**WHAT YOU SHOULD DO:** Which lines of the material contain the string "instandhouding", matching case exactly? Return each of them in full.
— Start TASK MATERIAL —
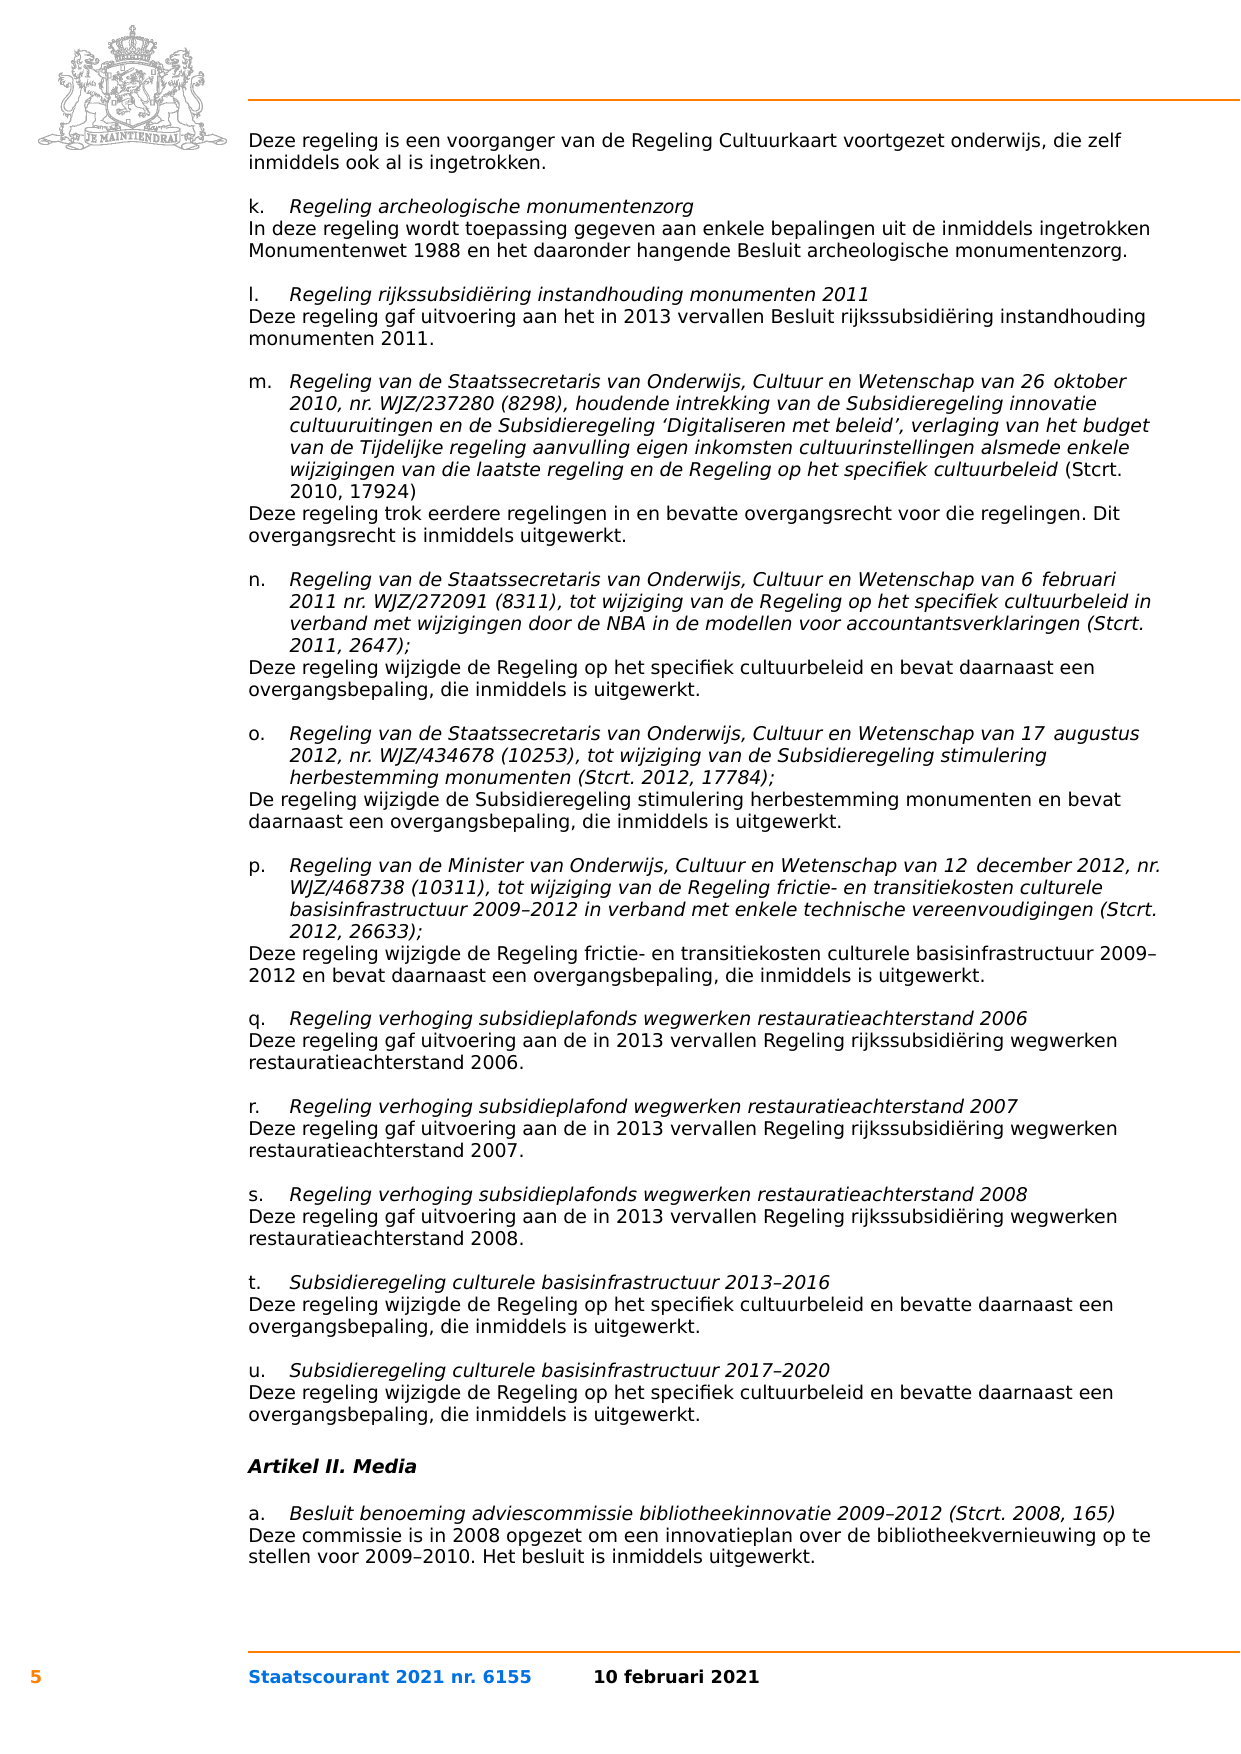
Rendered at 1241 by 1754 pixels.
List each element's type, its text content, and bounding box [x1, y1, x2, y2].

text q. Regeling verhoging subsidieplafonds wegwerken restauratieachterstand 2006 [248, 1008, 1163, 1030]
text Deze regeling is een voorganger van de Regeling Cultuurkaart voortgezet onderwijs, die zelf inmiddels ook al is ingetrokken. [248, 130, 1163, 174]
text In deze regeling wordt toepassing gegeven aan enkele bepalingen uit de inmiddels ingetrokken Monumentenwet 1988 en het daaronder hangende Besluit archeologische monumentenzorg. [248, 218, 1163, 262]
picture [38, 25, 227, 150]
text r. Regeling verhoging subsidieplafond wegwerken restauratieachterstand 2007 [248, 1096, 1163, 1118]
text t. Subsidieregeling culturele basisinfrastructuur 2013–2016 [248, 1272, 1163, 1294]
text u. Subsidieregeling culturele basisinfrastructuur 2017–2020 [248, 1359, 1163, 1382]
text o. Regeling van de Staatssecretaris van Onderwijs, Cultuur en Wetenschap van 17 augustus 2012, nr. WJZ/434678 (10253), tot wijziging van de Subsidieregeling stimulering herbestemming monumenten (Stcrt. 2012, 17784); [248, 723, 1163, 789]
text n. Regeling van de Staatssecretaris van Onderwijs, Cultuur en Wetenschap van 6 februari 2011 nr. WJZ/272091 (8311), tot wijziging van de Regeling op het specifiek cultuurbeleid in verband met wijzigingen door de NBA in de modellen voor accountantsverklaringen (Stcrt. 2011, 2647); [248, 569, 1163, 657]
text Deze regeling gaf uitvoering aan het in 2013 vervallen Besluit rijkssubsidiëring instandhouding monumenten 2011. [248, 306, 1163, 349]
text Deze regeling wijzigde de Regeling frictie- en transitiekosten culturele basisinfrastructuur 2009–2012 en bevat daarnaast een overgangsbepaling, die inmiddels is uitgewerkt. [248, 942, 1163, 986]
text s. Regeling verhoging subsidieplafonds wegwerken restauratieachterstand 2008 [248, 1184, 1163, 1206]
text Deze regeling trok eerdere regelingen in en bevatte overgangsrecht voor die regelingen. Dit overgangsrecht is inmiddels uitgewerkt. [248, 503, 1163, 547]
text l. Regeling rijkssubsidiëring instandhouding monumenten 2011 [248, 283, 1163, 306]
text Deze regeling gaf uitvoering aan de in 2013 vervallen Regeling rijkssubsidiëring wegwerken restauratieachterstand 2008. [248, 1206, 1163, 1250]
text a. Besluit benoeming adviescommissie bibliotheekinnovatie 2009–2012 (Stcrt. 2008, 165) [248, 1502, 1163, 1524]
text k. Regeling archeologische monumentenzorg [248, 196, 1163, 218]
text Deze commissie is in 2008 opgezet om een innovatieplan over de bibliotheekvernieuwing op te stellen voor 2009–2010. Het besluit is inmiddels uitgewerkt. [248, 1524, 1163, 1568]
text Deze regeling wijzigde de Regeling op het specifiek cultuurbeleid en bevat daarnaast een overgangsbepaling, die inmiddels is uitgewerkt. [248, 657, 1163, 701]
text Deze regeling wijzigde de Regeling op het specifiek cultuurbeleid en bevatte daarnaast een overgangsbepaling, die inmiddels is uitgewerkt. [248, 1382, 1163, 1426]
text Deze regeling wijzigde de Regeling op het specifiek cultuurbeleid en bevatte daarnaast een overgangsbepaling, die inmiddels is uitgewerkt. [248, 1294, 1163, 1338]
text Deze regeling gaf uitvoering aan de in 2013 vervallen Regeling rijkssubsidiëring wegwerken restauratieachterstand 2006. [248, 1030, 1163, 1074]
text m. Regeling van de Staatssecretaris van Onderwijs, Cultuur en Wetenschap van 26 oktober 2010, nr. WJZ/237280 (8298), houdende intrekking van de Subsidieregeling innovatie cultuuruitingen en de Subsidieregeling ‘Digitaliseren met beleid’, verlaging van het budget van de Tijdelijke regeling aanvulling eigen inkomsten cultuurinstellingen alsmede enkele wijzigingen van die laatste regeling en de Regeling op het specifiek cultuurbeleid (Stcrt. 2010, 17924) [248, 371, 1163, 503]
text p. Regeling van de Minister van Onderwijs, Cultuur en Wetenschap van 12 december 2012, nr. WJZ/468738 (10311), tot wijziging van de Regeling frictie- en transitiekosten culturele basisinfrastructuur 2009–2012 in verband met enkele technische vereenvoudigingen (Stcrt. 2012, 26633); [248, 854, 1163, 942]
text Deze regeling gaf uitvoering aan de in 2013 vervallen Regeling rijkssubsidiëring wegwerken restauratieachterstand 2007. [248, 1118, 1163, 1162]
subtitle Artikel II. Media [248, 1456, 1163, 1477]
text De regeling wijzigde de Subsidieregeling stimulering herbestemming monumenten en bevat daarnaast een overgangsbepaling, die inmiddels is uitgewerkt. [248, 789, 1163, 833]
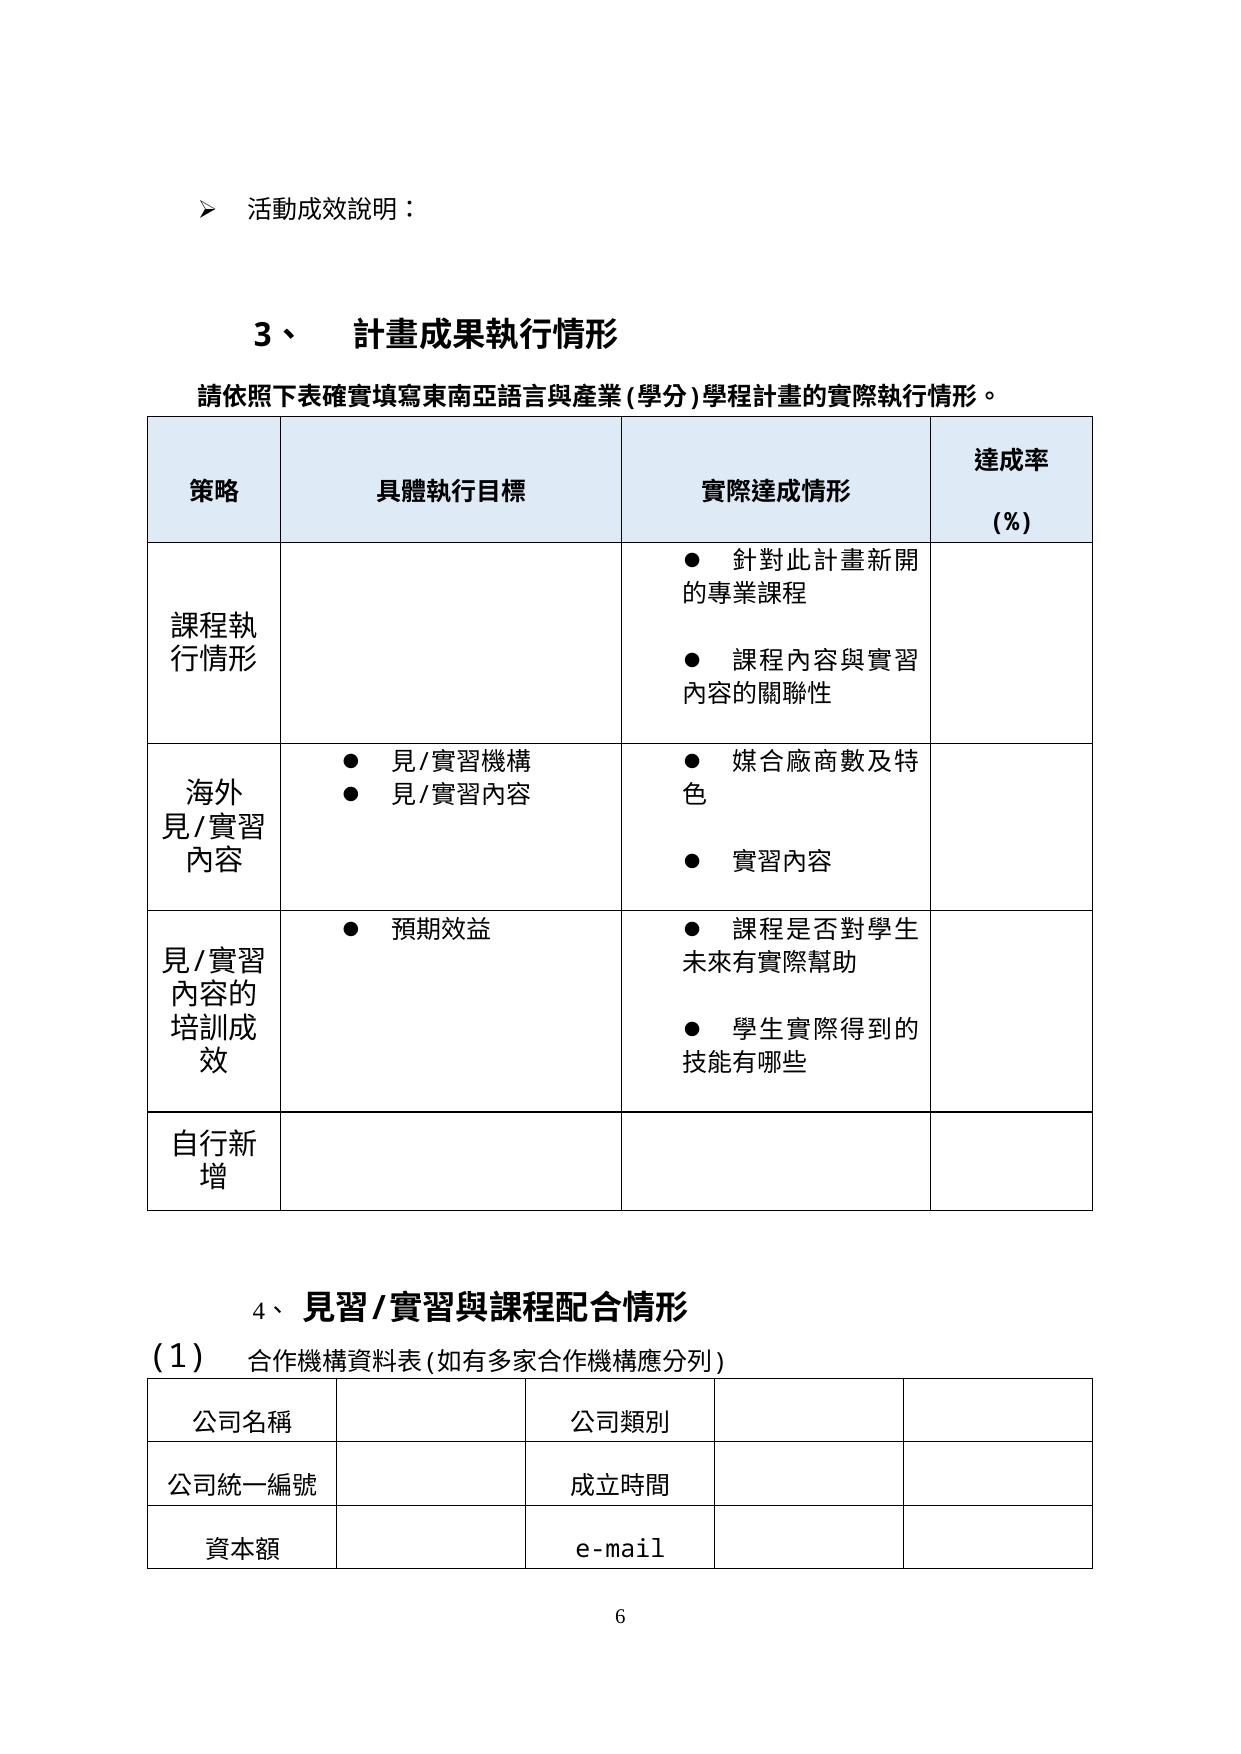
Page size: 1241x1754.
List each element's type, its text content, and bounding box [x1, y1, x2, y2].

list 見習/實習與課程配合情形 [252, 1263, 1092, 1326]
table_header [904, 1379, 1092, 1441]
table_cell 自行新增 [148, 1113, 280, 1210]
table_cell [715, 1506, 903, 1568]
table_cell 見/實習內容的培訓成效 [148, 911, 280, 1111]
table_cell [622, 1113, 930, 1210]
table_cell 成立時間 [526, 1442, 714, 1505]
table_cell [931, 1113, 1092, 1210]
table_header 公司類別 [526, 1379, 714, 1441]
table_cell 公司統一編號 [148, 1442, 336, 1505]
table_cell [931, 911, 1092, 1111]
list 合作機構資料表(如有多家合作機構應分列) [148, 1326, 1092, 1378]
table_cell [931, 744, 1092, 910]
table_cell [931, 543, 1092, 743]
table_cell 課程執行情形 [148, 543, 280, 743]
list 計畫成果執行情形 [252, 291, 1092, 353]
table_cell [337, 1442, 525, 1505]
table_cell 課程是否對學生未來有實際幫助 學生實際得到的技能有哪些 [622, 911, 930, 1111]
table_cell [904, 1442, 1092, 1505]
table_cell [281, 543, 621, 743]
table_cell [281, 1113, 621, 1210]
table_header [715, 1379, 903, 1441]
list 活動成效說明： [198, 166, 1092, 228]
table_cell 見/實習機構 見/實習內容 [281, 744, 621, 910]
table_cell [904, 1506, 1092, 1568]
table_cell e-mail [526, 1506, 714, 1568]
table_header 具體執行目標 [281, 417, 621, 542]
text 請依照下表確實填寫東南亞語言與產業(學分)學程計畫的實際執行情形。 [198, 353, 1092, 416]
table_cell [337, 1506, 525, 1568]
table_header 策略 [148, 417, 280, 542]
table_header 公司名稱 [148, 1379, 336, 1441]
table_header [337, 1379, 525, 1441]
table_cell 媒合廠商數及特色 實習內容 [622, 744, 930, 910]
table_header 實際達成情形 [622, 417, 930, 542]
table_cell 預期效益 [281, 911, 621, 1111]
table_cell 針對此計畫新開的專業課程 課程內容與實習內容的關聯性 [622, 543, 930, 743]
table_cell 海外 見/實習內容 [148, 744, 280, 910]
table_cell 資本額 [148, 1506, 336, 1568]
table_header 達成率 (%) [931, 417, 1092, 542]
table_cell [715, 1442, 903, 1505]
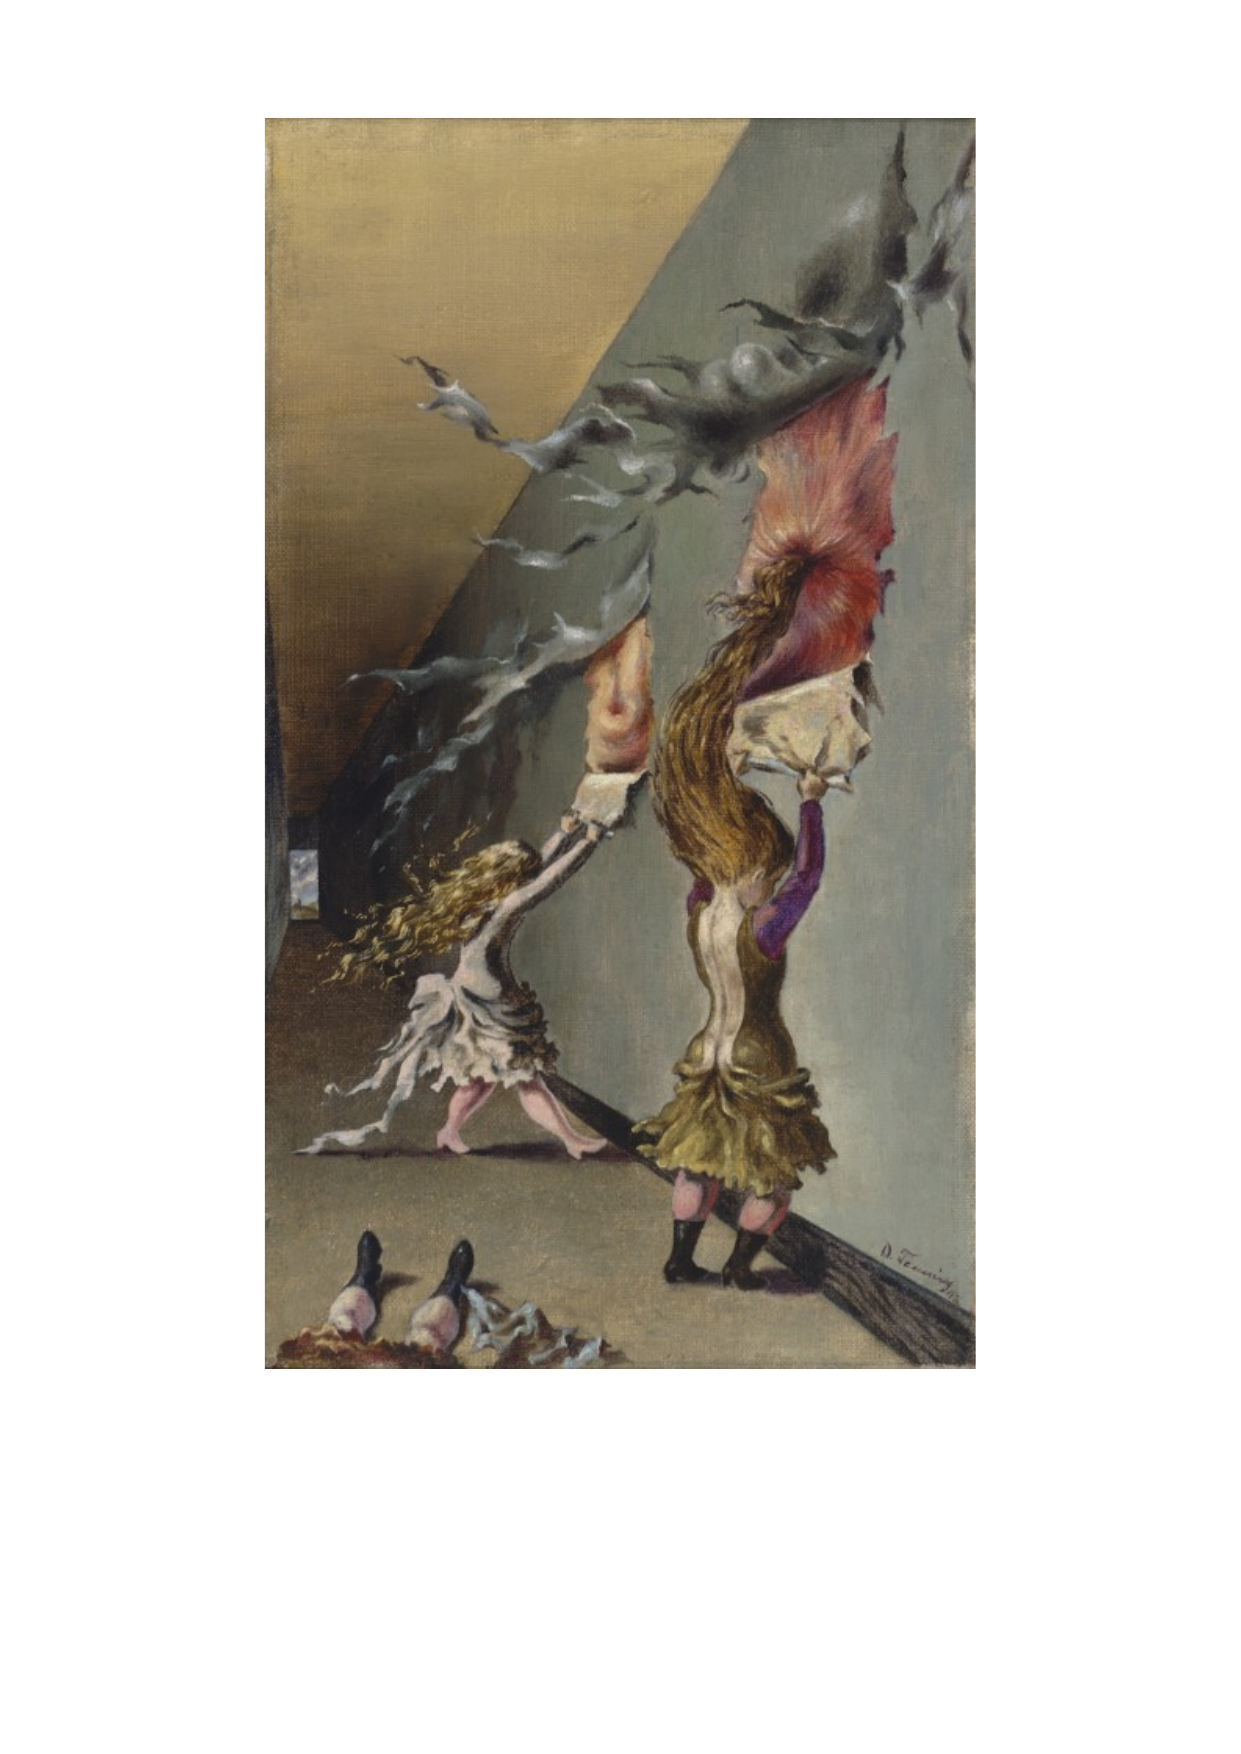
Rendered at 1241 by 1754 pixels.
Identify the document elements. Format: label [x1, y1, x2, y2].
— End TASK MATERIAL —
**ANSWER TO THE TASK:**
text Deze regeling gaf uitvoering aan het in 2013 vervallen Besluit rijkssubsidiëring instandhouding monumenten 2011. [248, 306, 1163, 349]
text l. Regeling rijkssubsidiëring instandhouding monumenten 2011 [248, 283, 1163, 306]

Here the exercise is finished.